Exercise brief → Give the entries back exactly, dropping each image.

::::::::

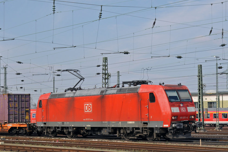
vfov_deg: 15.8
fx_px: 544
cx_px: 119
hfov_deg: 23.7
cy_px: 85
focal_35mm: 86
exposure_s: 1/1000
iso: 400
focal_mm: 40
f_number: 8
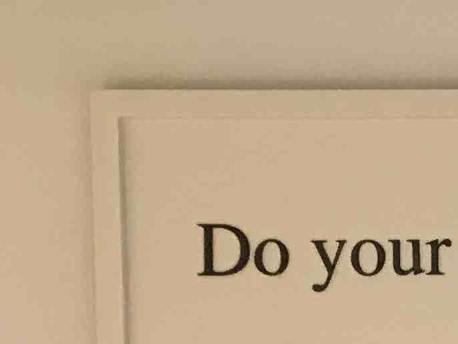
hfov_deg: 10.0
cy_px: 789
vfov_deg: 8.4
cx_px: 1210
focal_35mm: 164
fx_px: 2170
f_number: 1.8
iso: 40
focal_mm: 3.99
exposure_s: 1/17
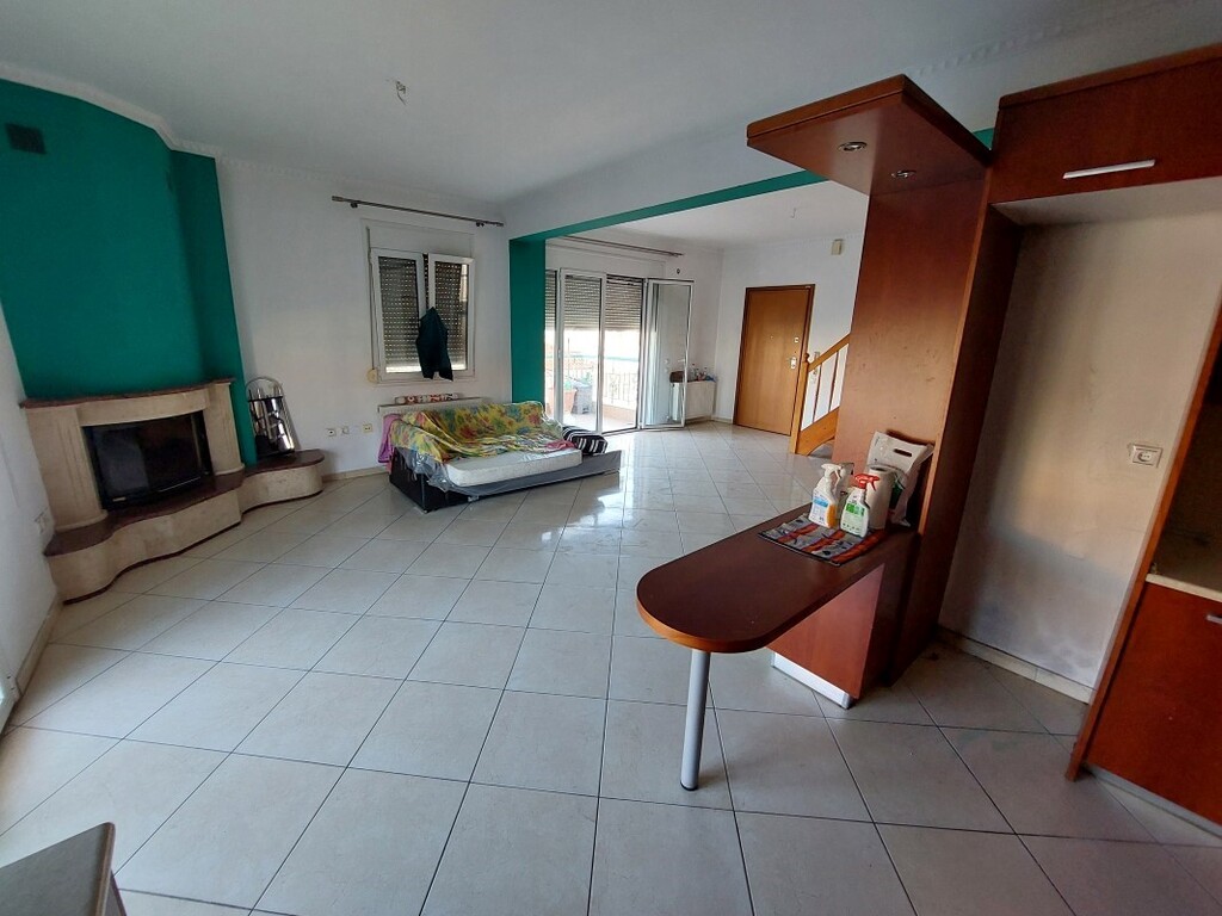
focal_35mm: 13
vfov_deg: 89.9
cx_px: 611
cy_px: 458
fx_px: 459
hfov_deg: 106.2
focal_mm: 1.74
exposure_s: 1/50
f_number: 2.2
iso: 100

::::::::

Task solution →
vfov_deg: 15.8
fx_px: 544
cx_px: 119
hfov_deg: 23.7
cy_px: 85
focal_35mm: 86
exposure_s: 1/1000
iso: 400
focal_mm: 40
f_number: 8
hfov_deg: 10.0
cy_px: 789
vfov_deg: 8.4
cx_px: 1210
focal_35mm: 164
fx_px: 2170
f_number: 1.8
iso: 40
focal_mm: 3.99
exposure_s: 1/17
focal_35mm: 13
vfov_deg: 89.9
cx_px: 611
cy_px: 458
fx_px: 459
hfov_deg: 106.2
focal_mm: 1.74
exposure_s: 1/50
f_number: 2.2
iso: 100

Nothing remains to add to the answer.